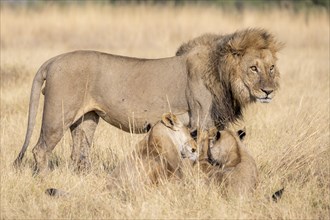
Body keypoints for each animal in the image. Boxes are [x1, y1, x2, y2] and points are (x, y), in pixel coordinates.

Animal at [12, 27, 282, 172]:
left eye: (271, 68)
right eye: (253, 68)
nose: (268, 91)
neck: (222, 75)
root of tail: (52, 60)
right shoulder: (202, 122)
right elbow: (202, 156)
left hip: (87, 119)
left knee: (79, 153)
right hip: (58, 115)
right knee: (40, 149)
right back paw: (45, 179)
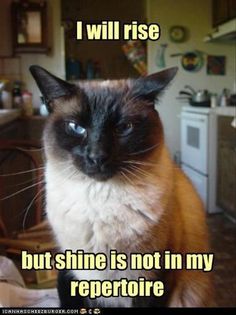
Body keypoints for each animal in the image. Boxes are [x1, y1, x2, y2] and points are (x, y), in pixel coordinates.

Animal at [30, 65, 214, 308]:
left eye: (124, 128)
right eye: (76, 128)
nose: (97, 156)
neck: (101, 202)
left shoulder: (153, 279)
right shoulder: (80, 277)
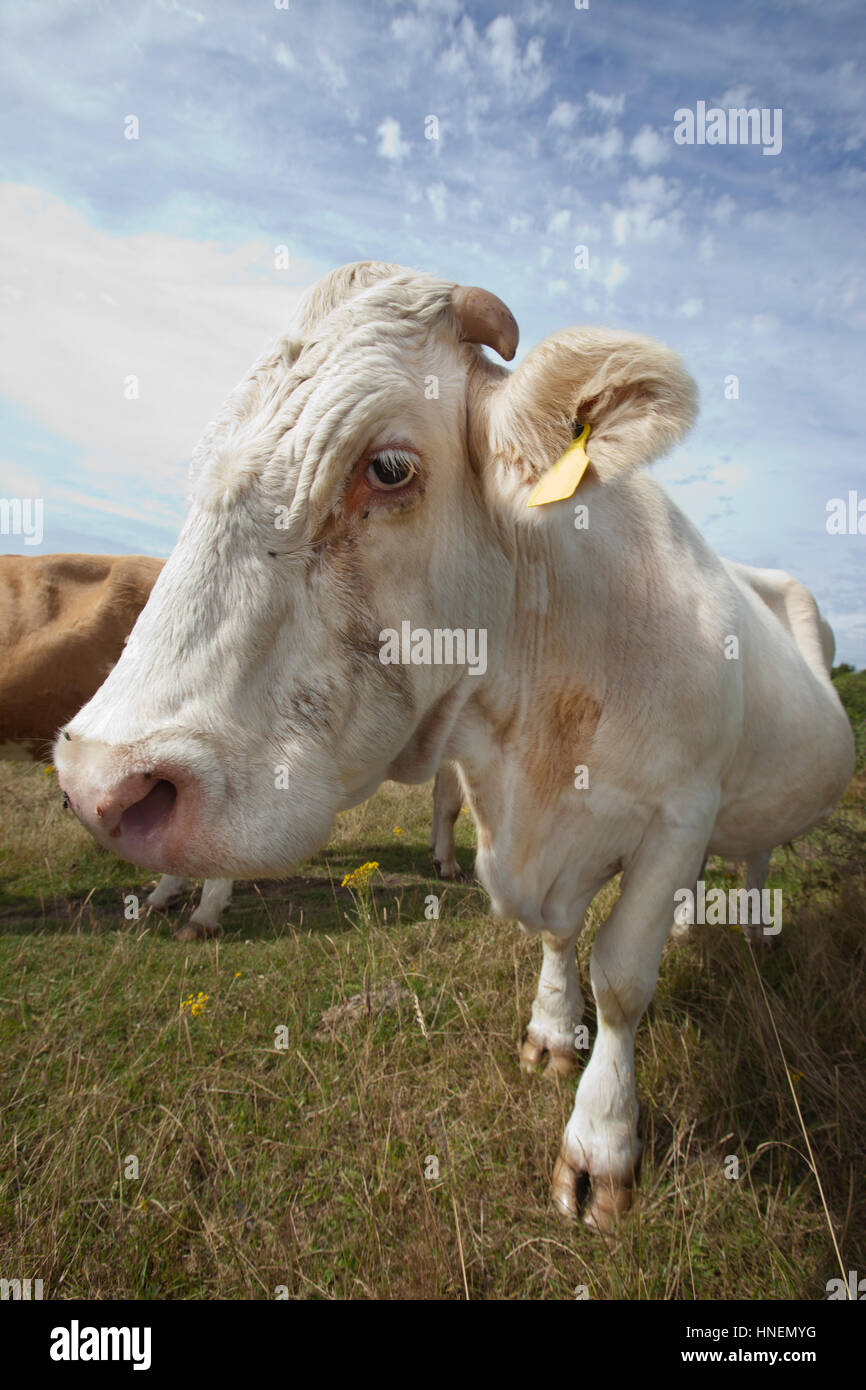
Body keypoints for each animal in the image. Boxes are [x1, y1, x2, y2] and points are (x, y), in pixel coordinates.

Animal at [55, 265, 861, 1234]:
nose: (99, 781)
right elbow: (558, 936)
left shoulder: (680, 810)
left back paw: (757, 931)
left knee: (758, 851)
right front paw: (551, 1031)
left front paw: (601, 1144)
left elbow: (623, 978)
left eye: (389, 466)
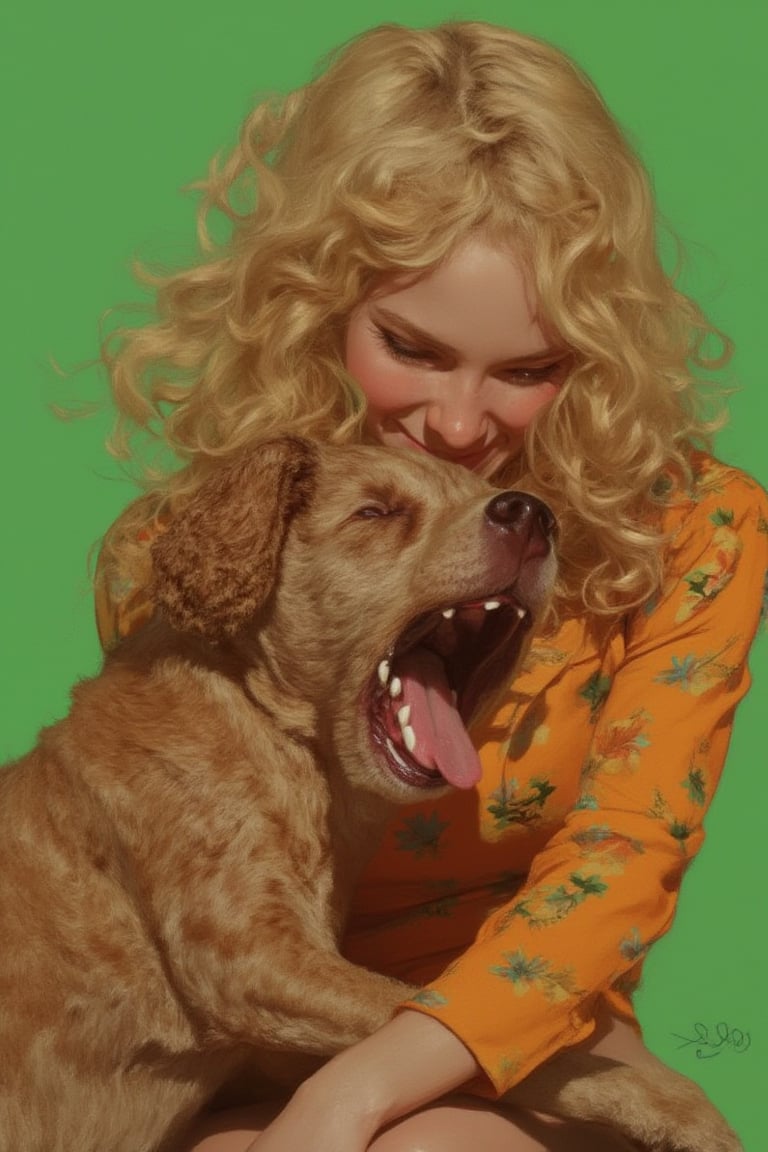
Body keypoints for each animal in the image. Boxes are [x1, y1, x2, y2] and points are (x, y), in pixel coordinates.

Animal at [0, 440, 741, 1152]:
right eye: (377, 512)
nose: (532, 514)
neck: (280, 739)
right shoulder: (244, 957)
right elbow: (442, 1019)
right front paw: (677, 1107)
============================================================
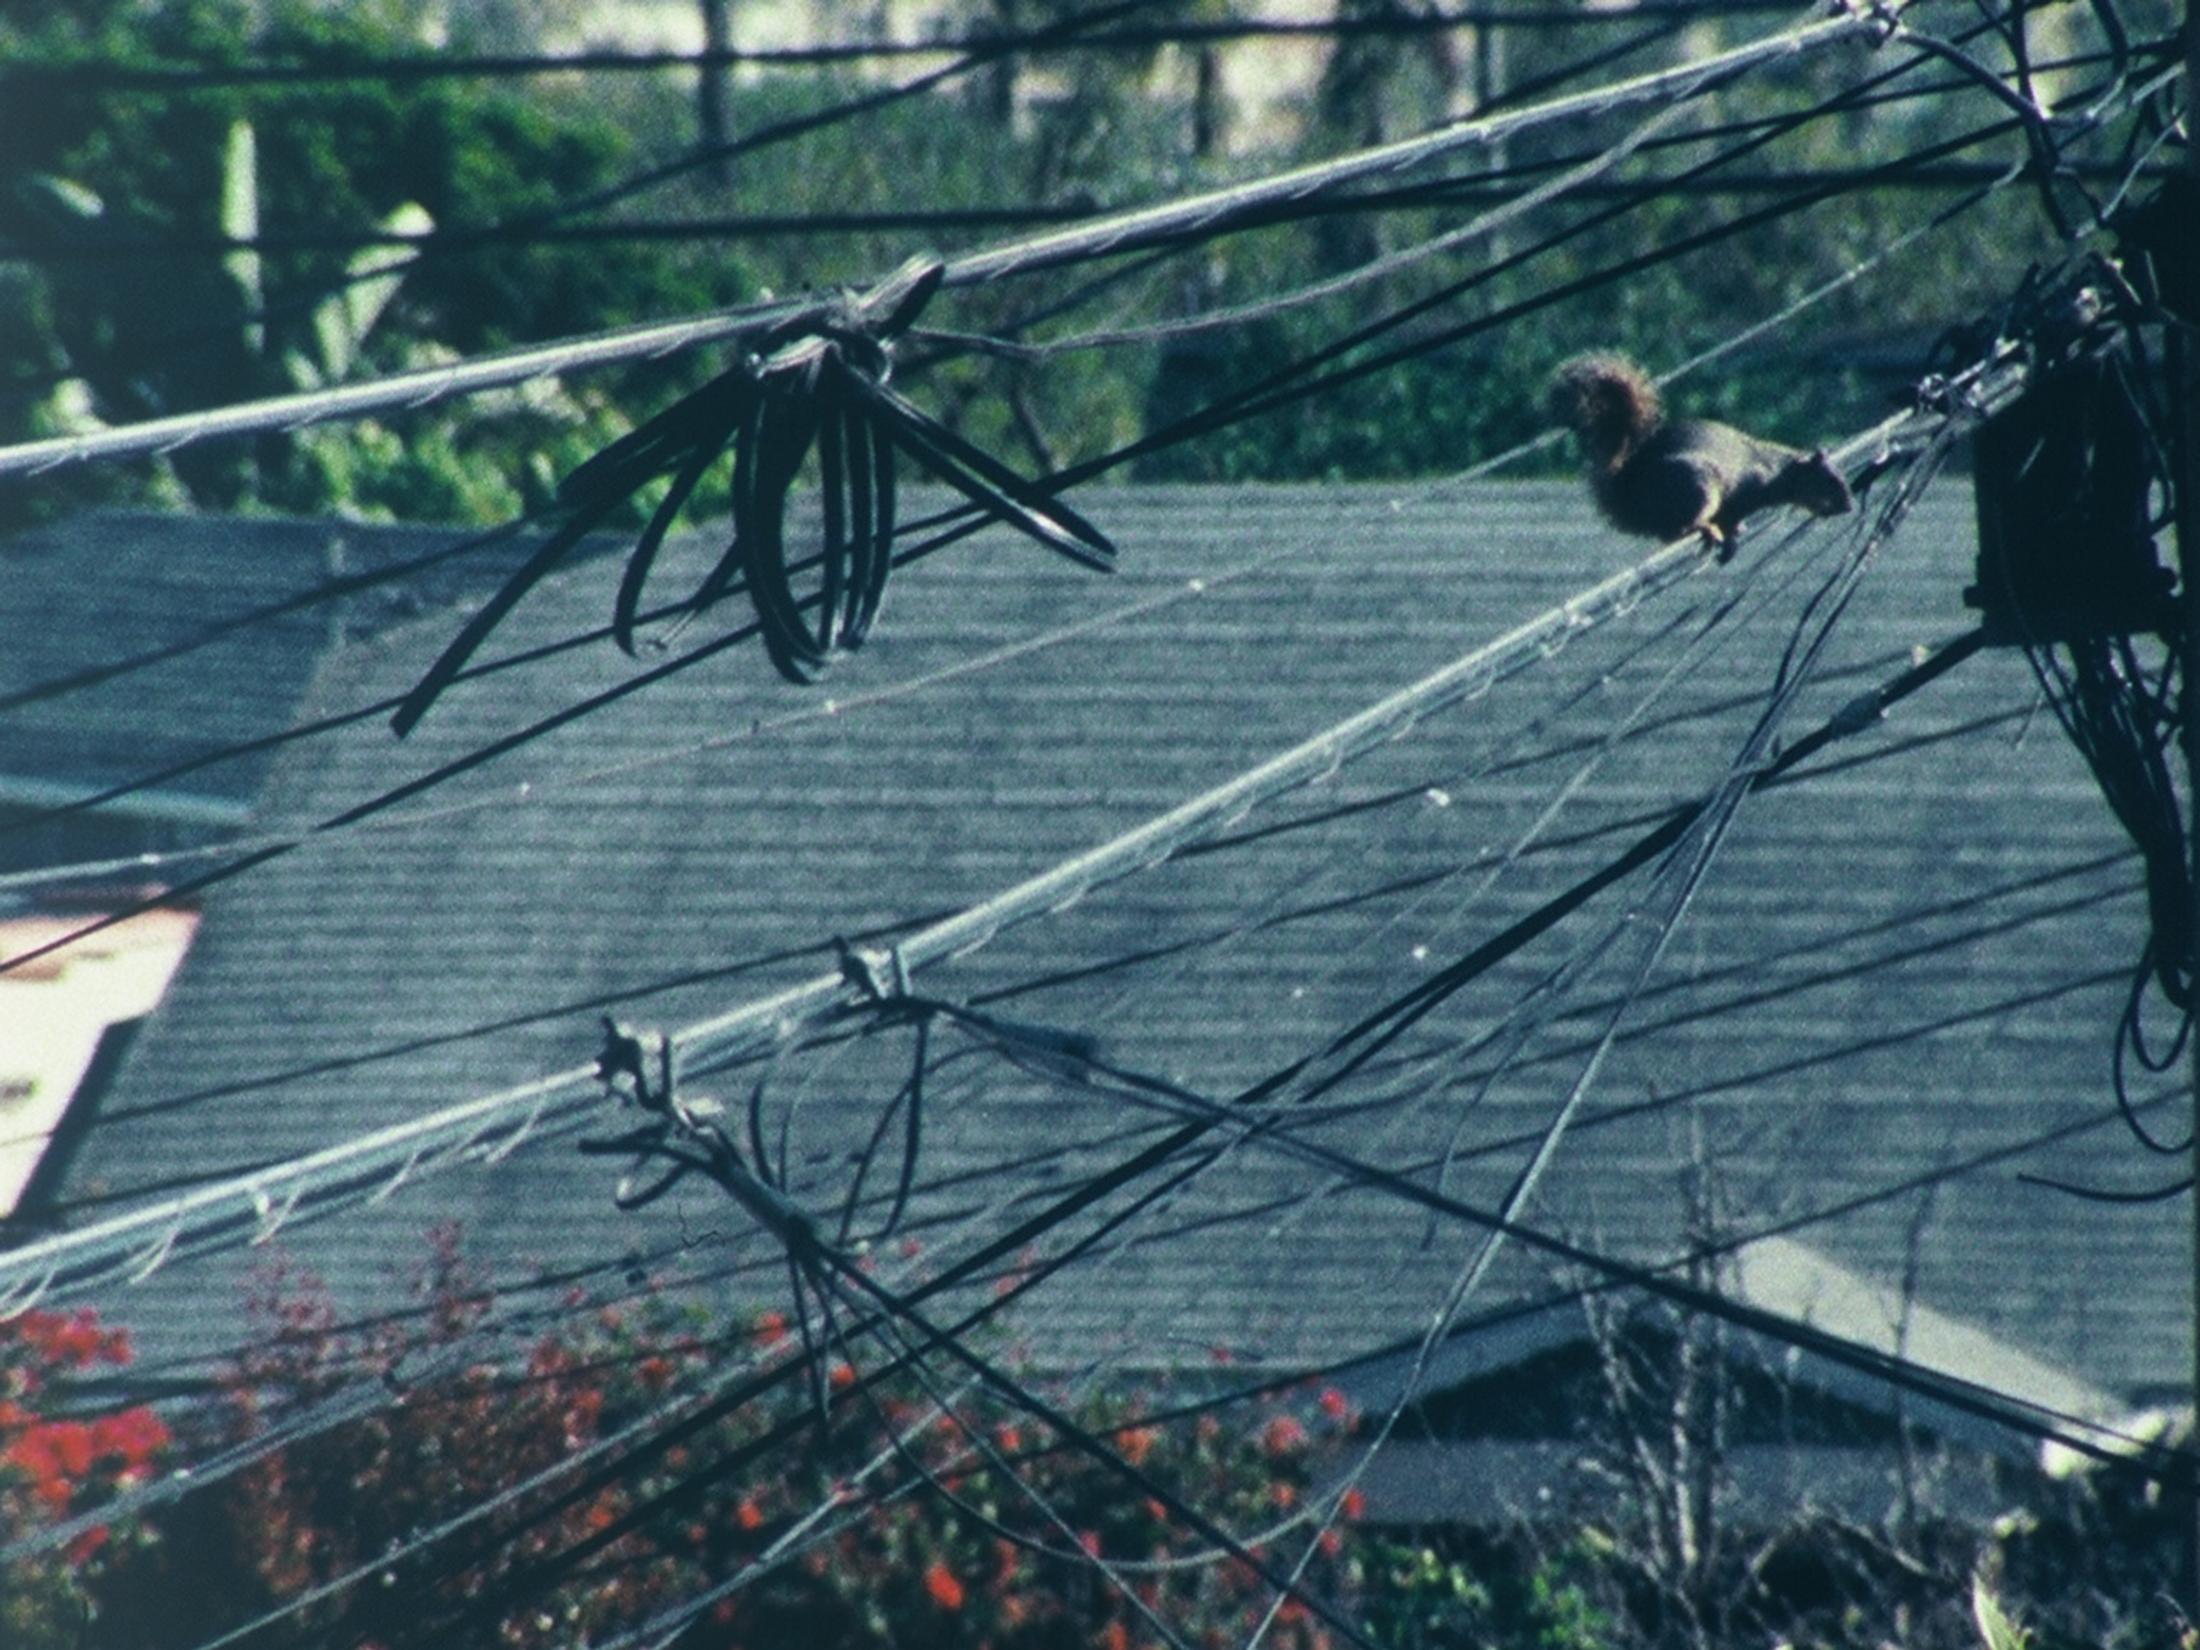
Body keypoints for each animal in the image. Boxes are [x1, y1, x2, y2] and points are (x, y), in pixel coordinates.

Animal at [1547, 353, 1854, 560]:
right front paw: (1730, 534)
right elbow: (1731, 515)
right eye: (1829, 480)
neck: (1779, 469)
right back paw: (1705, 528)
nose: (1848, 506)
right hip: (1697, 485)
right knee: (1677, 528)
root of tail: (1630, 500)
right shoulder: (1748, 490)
============================================================
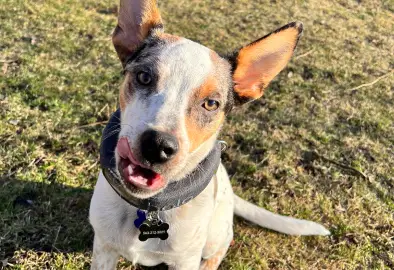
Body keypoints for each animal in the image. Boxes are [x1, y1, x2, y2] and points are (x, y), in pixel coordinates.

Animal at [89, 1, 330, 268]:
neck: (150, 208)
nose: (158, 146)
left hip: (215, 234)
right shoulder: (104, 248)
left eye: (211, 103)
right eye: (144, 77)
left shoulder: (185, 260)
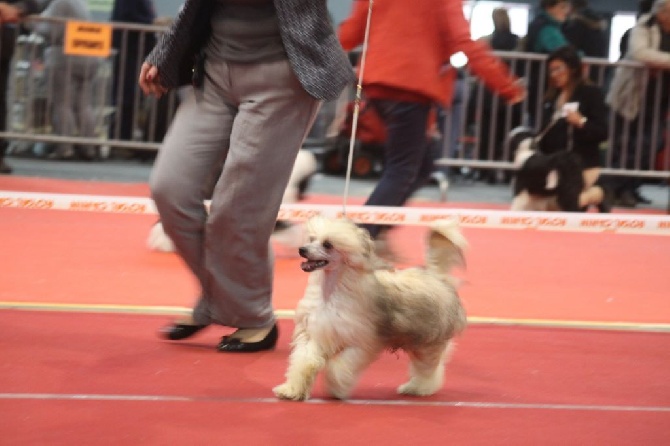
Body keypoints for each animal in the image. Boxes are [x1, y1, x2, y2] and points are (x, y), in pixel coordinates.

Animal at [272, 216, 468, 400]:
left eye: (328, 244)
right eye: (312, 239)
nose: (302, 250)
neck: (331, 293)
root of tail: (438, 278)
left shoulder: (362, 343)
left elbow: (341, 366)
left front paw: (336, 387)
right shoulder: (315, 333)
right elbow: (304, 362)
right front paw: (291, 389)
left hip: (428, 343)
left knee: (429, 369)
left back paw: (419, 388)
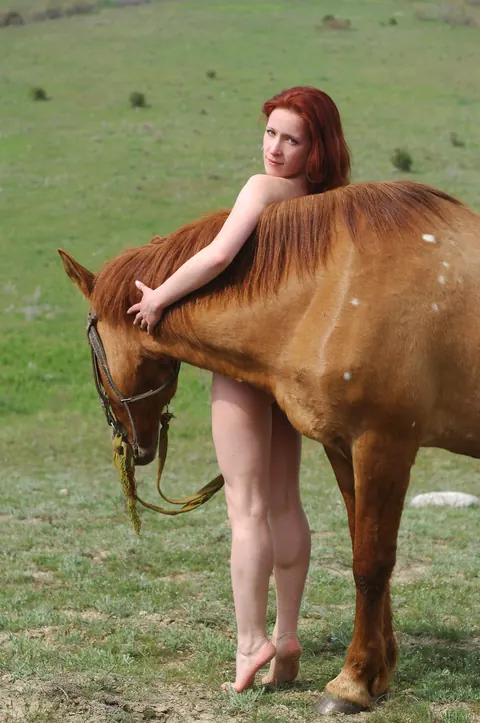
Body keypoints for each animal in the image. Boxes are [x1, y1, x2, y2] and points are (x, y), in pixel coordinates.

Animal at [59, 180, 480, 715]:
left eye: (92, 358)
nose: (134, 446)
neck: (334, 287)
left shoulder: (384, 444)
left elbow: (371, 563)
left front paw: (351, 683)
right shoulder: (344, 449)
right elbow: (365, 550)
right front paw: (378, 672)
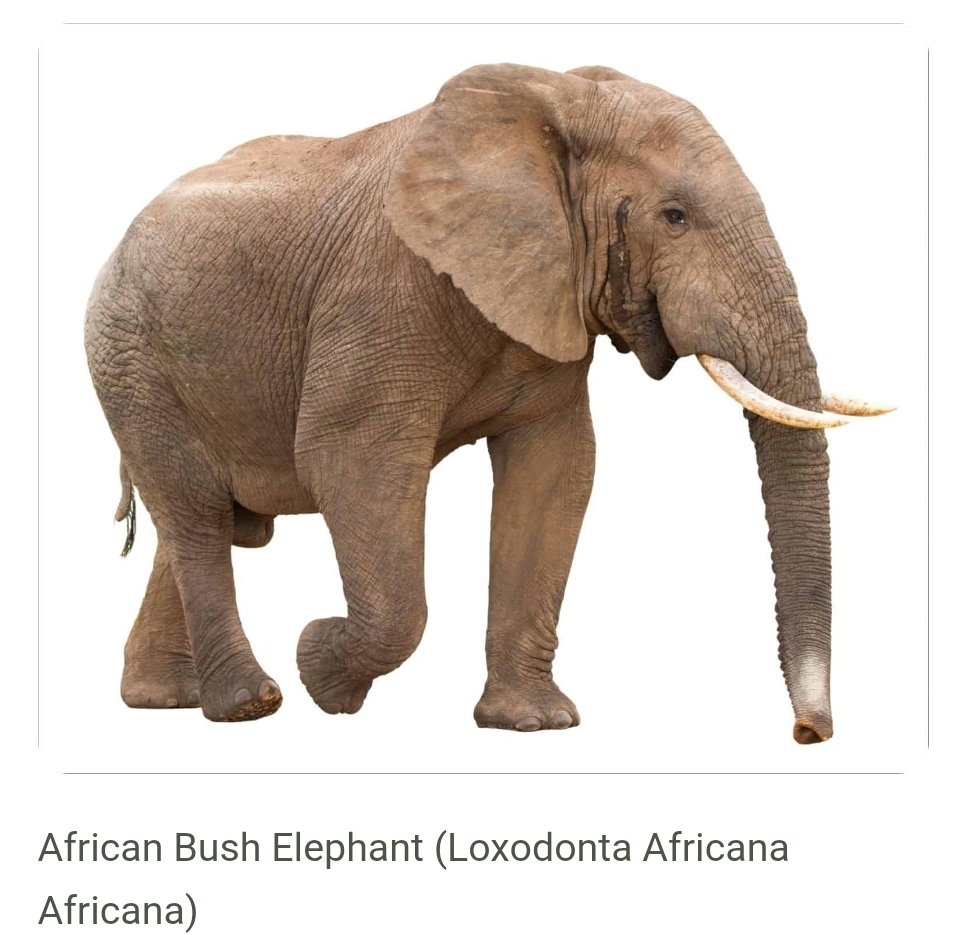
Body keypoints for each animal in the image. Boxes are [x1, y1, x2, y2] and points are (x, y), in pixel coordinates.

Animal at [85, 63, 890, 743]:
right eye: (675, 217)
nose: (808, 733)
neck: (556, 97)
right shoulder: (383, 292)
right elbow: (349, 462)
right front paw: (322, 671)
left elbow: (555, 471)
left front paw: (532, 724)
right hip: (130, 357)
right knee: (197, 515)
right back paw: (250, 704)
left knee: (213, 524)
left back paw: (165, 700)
============================================================
> **PROBLEM REQUIREMENTS**: Among the entries above, find the line with "left eye: (271, 68)" and repeat exactly from there through the line with "right shoulder: (244, 957)", leaving out the pictures.

> **WRITTEN RESPONSE**:
left eye: (271, 68)
right eye: (253, 68)
nose: (268, 91)
neck: (222, 75)
root of tail: (52, 60)
right shoulder: (202, 122)
right elbow: (202, 156)
left hip: (87, 119)
left knee: (79, 153)
right hip: (58, 115)
right knee: (40, 149)
right back paw: (45, 179)
Body keypoints for each animal in the image. Boxes are [x1, y1, x2, y2] and points are (x, y), in pixel coordinates.

Animal at [30, 65, 214, 308]:
left eye: (124, 128)
right eye: (76, 128)
nose: (97, 156)
neck: (101, 202)
left shoulder: (153, 279)
right shoulder: (80, 277)
Body keypoints for each animal in the image. Boxes are [x1, y1, x2, y2] and points are (x, y), in pixel coordinates.

Animal at [55, 265, 861, 1234]:
nose: (99, 781)
right elbow: (558, 936)
left shoulder: (680, 810)
left back paw: (757, 931)
left knee: (758, 851)
right front paw: (551, 1031)
left front paw: (601, 1144)
left elbow: (623, 978)
left eye: (389, 466)
Body keypoints for each animal in the image. Boxes are [x1, y1, x2, y2] and points are (x, y), in pixel coordinates.

Animal at [0, 440, 741, 1152]:
right eye: (377, 512)
nose: (532, 514)
neck: (280, 739)
right shoulder: (244, 957)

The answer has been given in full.